Le radici economiche dei conflitti
di Leonardo Salutati · Il 1492, anno della “scoperta” dell’America da parte di Cristoforo Colombo, è l’anno che segna la fine del Medioevo e l’inizio dell’Età Moderna, dando il via in Europa ad una serie di importanti cambiamenti in tutti i campi, dalla cultura, alla religione, all’economia, ambito quest’ultimo caratterizzato dalla rivoluzione nelle attività produttive e commerciali, che portarono alla graduale trasformazione della ricchezza e, con l’affermarsi delle nuova classe mercantile e borghese, all’imporsi di una nuova visione della proprietà individuale dei beni materiali.
L’inglese John Locke (1632-1704) formalizzerà la ricomprensione del diritto di proprietà privata considerandolo, insieme al diritto alla vita e alla libertà, un diritto naturale, inalienabile, preesistente alla Stato che ha il compito di tutelarlo in modo assoluto. Locke spiega che sebbene la terra e tutte le creature inferiori appartengano in comune a tutti gli uomini, ognuno ha la proprietà della propria persona, sulla quale nessuno ha diritti a eccezione di egli stesso. Di conseguenza si può affermare che il frutto del lavoro della persona sia sua esclusiva proprietà. Su questa base il diritto di proprietà privata sarà riconosciuto e garantito fino ad oggi, sia pure con sfumature diverse, in tutti i paesi liberalisti e ad “economia di mercato” come ius utendi et abutendi (diritto di usare ed abusare), dando al proprietario la facoltà di esercitare il suo diritto in modo esclusivo ed assoluto senza alcun obbligo verso alcuno anche perché, secondo F.A. von Hayek (1899-1992), la proprietà privata è «la sola soluzione finora scoperta dagli uomini per risolvere il problema di conciliare la libertà individuale con l’assenza di conflitti».
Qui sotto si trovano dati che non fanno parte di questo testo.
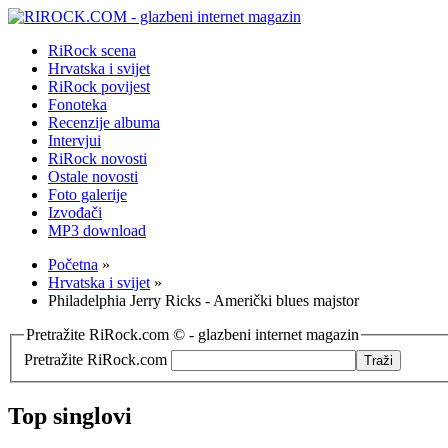
RiRock scena
Hrvatska i svijet
RiRock povijest
Fonoteka
Recenzije albuma
Intervjui
RiRock novosti
Ostale novosti
Foto galerije
Izvođači
MP3 download
Početna
»
Hrvatska i svijet
»
Philadelphia Jerry Ricks - Američki blues majstor
Pretražite RiRock.com © - glazbeni internet magazin
Pretražite RiRock.com
Top singlovi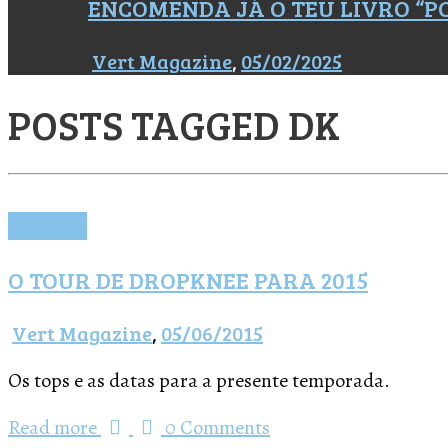
ENCOMENDA JÁ O TEU LIVRO “
Vert Magazine
,
05/02/2025
POSTS TAGGED
DK
Notícias
O TOUR DE DROPKNEE PARA 2015
Vert Magazine
,
05/06/2015
Os tops e as datas para a presente temporada.
Read more
0 Comments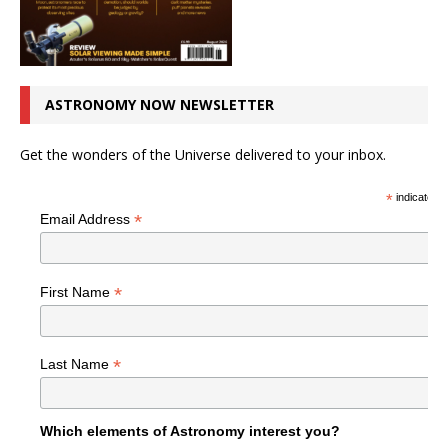
ASTRONOMY NOW NEWSLETTER
Get the wonders of the Universe delivered to your inbox.
*
indicates r
*
Email Address
*
First Name
*
Last Name
Which elements of Astronomy interest you?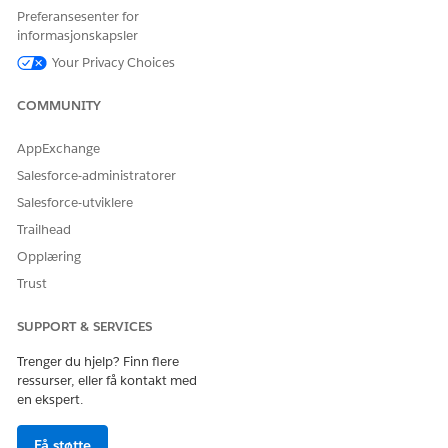
Preferansesenter for
informasjonskapsler
Your Privacy Choices
COMMUNITY
Find the Related List card that best suits the record you
want to add, and click
New
.
AppExchange
Salesforce-administratorer
Salesforce-utviklere
Trailhead
Your Related List options are the same options
NOTE
Opplæring
that appear on the Related tab of the record page. ARC
Trust
shows up to 10 related lists, and the available options
appear below the other ARC elements.
SUPPORT & SERVICES
Trenger du hjelp? Finn flere
If the record is new, complete the standard form for the
ressurser, eller få kontakt med
related list. If it’s an existing record, you can search for it
en ekspert.
in the form. For example, to add an existing insurance
policy to an account’s insurance policy related list, search
Få støtte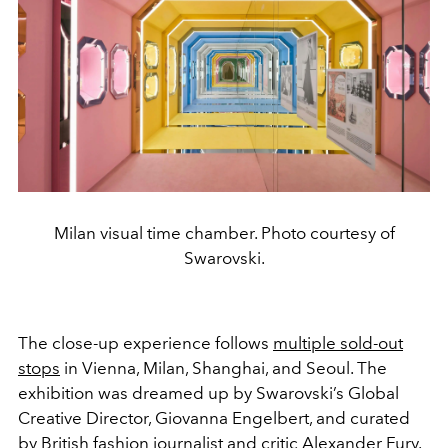
Milan visual time chamber. Photo courtesy of
Swarovski.
The close-up experience follows
multiple sold-out
stops
in Vienna, Milan, Shanghai, and Seoul. The
exhibition was dreamed up by Swarovski’s Global
Creative Director, Giovanna Engelbert, and curated
by British fashion journalist and critic Alexander Fury.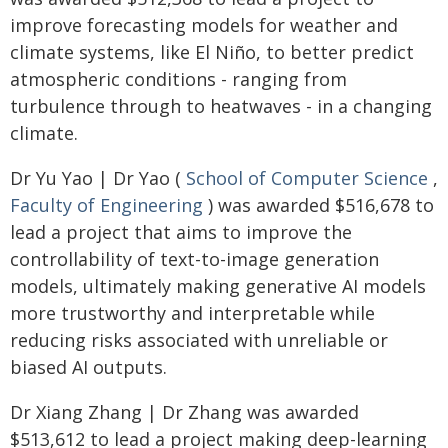
improve forecasting models for weather and
climate systems, like El Niño, to better predict
atmospheric conditions - ranging from
turbulence through to heatwaves - in a changing
climate.
Dr Yu Yao | Dr Yao (
School of Computer Science
,
Faculty of Engineering
) was awarded $516,678 to
lead a project that aims to improve the
controllability of text-to-image generation
models, ultimately making generative AI models
more trustworthy and interpretable while
reducing risks associated with unreliable or
biased AI outputs.
Dr Xiang Zhang | Dr Zhang was awarded
$513,612 to lead a project making deep-learning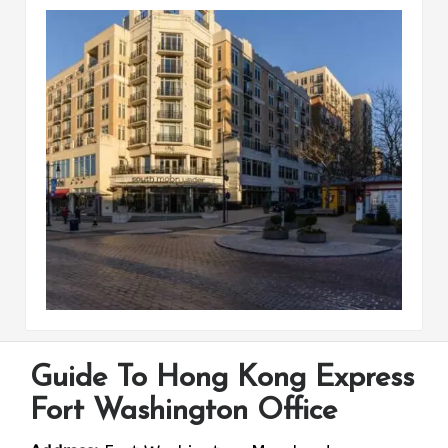
Guide To Hong Kong Express
Fort Washington Office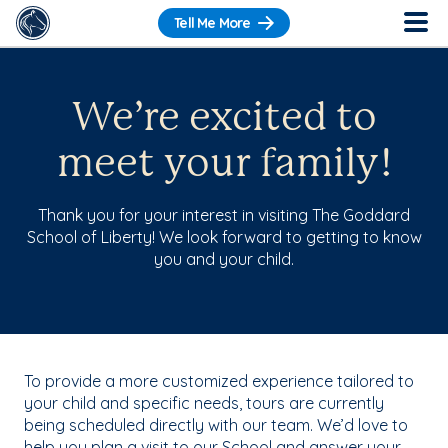
Tell Me More
We’re excited to
meet your family!
Thank you for your interest in visiting The Goddard
School of Liberty! We look forward to getting to know
you and your child.
To provide a more customized experience tailored to
your child and specific needs, tours are currently
being scheduled directly with our team. We’d love to
help you plan a visit to our School and answer your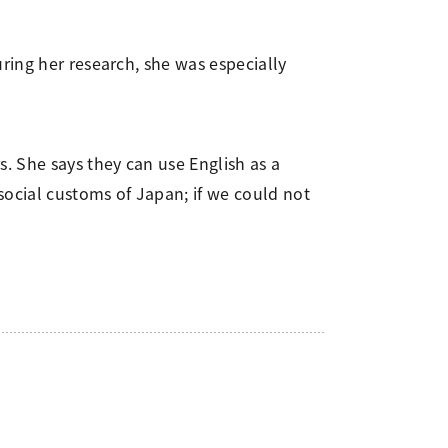
ring her research, she was especially
. She says they can use English as a
ocial customs of Japan; if we could not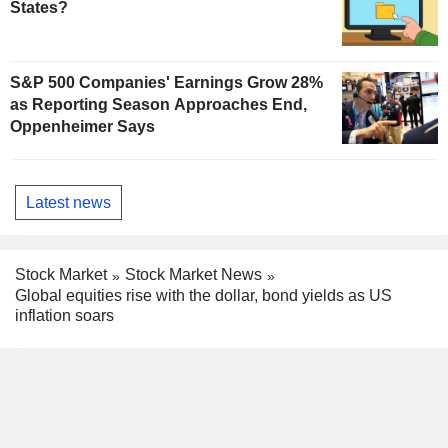
States?
S&P 500 Companies' Earnings Grow 28%
as Reporting Season Approaches End,
Oppenheimer Says
Latest news
Stock Market
Stock Market News
Global equities rise with the dollar, bond yields as US
inflation soars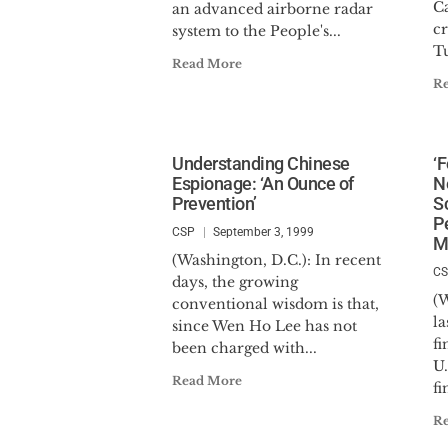
C
an advanced airborne radar
c
system to the People's...
Tu
Read More
R
Understanding Chinese
‘
Espionage: ‘An Ounce of
N
Prevention’
S
P
CSP
September 3, 1999
M
(Washington, D.C.): In recent
C
days, the growing
(W
conventional wisdom is that,
la
since Wen Ho Lee has not
fi
been charged with...
U.
Read More
fi
R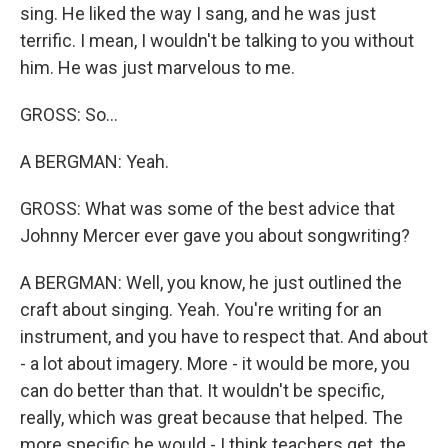
sing. He liked the way I sang, and he was just
terrific. I mean, I wouldn't be talking to you without
him. He was just marvelous to me.
GROSS: So...
A BERGMAN: Yeah.
GROSS: What was some of the best advice that
Johnny Mercer ever gave you about songwriting?
A BERGMAN: Well, you know, he just outlined the
craft about singing. Yeah. You're writing for an
instrument, and you have to respect that. And about
- a lot about imagery. More - it would be more, you
can do better than that. It wouldn't be specific,
really, which was great because that helped. The
more specific he would - I think teachers get, the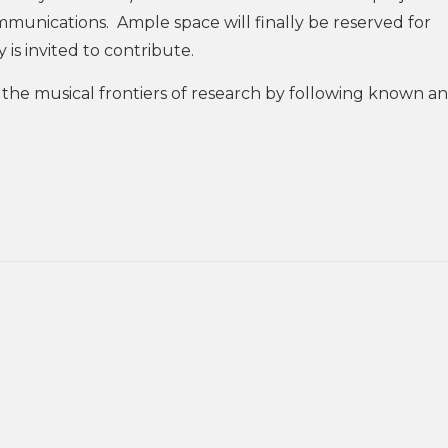
ommunications. Ample space will finally be reserved for
is invited to contribute.
re the musical frontiers of research by following known a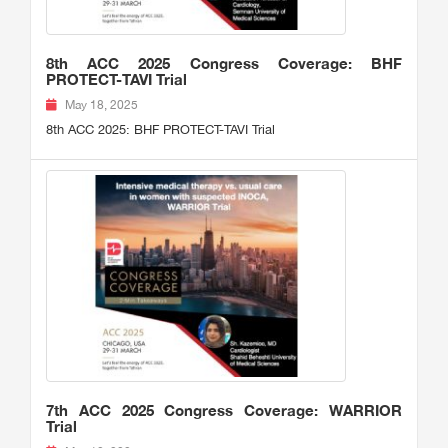
8th ACC 2025 Congress Coverage: BHF
PROTECT-TAVI Trial
May 18, 2025
8th ACC 2025: BHF PROTECT-TAVI Trial
7th ACC 2025 Congress Coverage: WARRIOR
Trial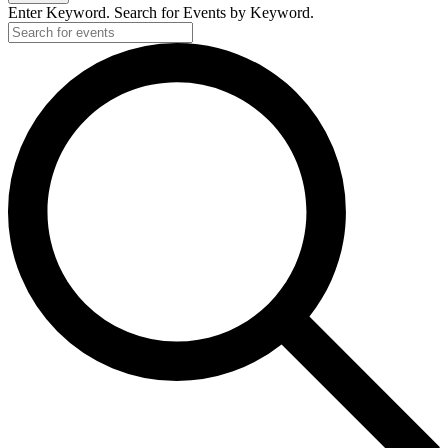
Enter Keyword. Search for Events by Keyword.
La visione Cristiana tuttavia è sempre stata diversa e quanto affermato anche recentemente dall’attuale Pontefice nella Laudato si’, è quanto la Chiesa ha sempre insegnato. Troviamo una sistemazione organica di tale visione nella Summa Theologiae di S. Tommaso d’Aquino che, riprendendo il ricco insegnamento biblico e l’altrettanto ricca riflessione dei Padri della Chiesa, offre una sintesi che costituisce ancora oggi il punto di riferimento imprescindibile, tra l’altro riproposto fedelmente a partire da Rerum novarum, primo documento della Dottrina sociale della Chiesa, fino ai recenti pronunciamenti pontifici.
Per questo motivo S. Tommaso ricorda che «l’uomo non deve considerare le cose come esclusivamente proprie, ma deve essere disposto a partecipare largamente nelle altrui necessità», così come fin dall’inizio richiama anche la Dottrina sociale della Chiesa (Rerum novarum n. 19) in ottemperanza al principio della destinazione universale dei beni (Gaudium et spes n. 71) che prevale sul diritto di proprietà, in quanto il proprietario non gode di uno ius utenti et abutendi ma piuttosto di una «potestas procurandi et dispensandi» (facoltà di procurare e amministrare).
È un insegnamento che tiene conto della complessità dell’esistenza umana, eccessivamente semplificata nella riflessione economica che, alla luce degli avvenimenti odierni, rivela con grande forza tutta la sua attualità.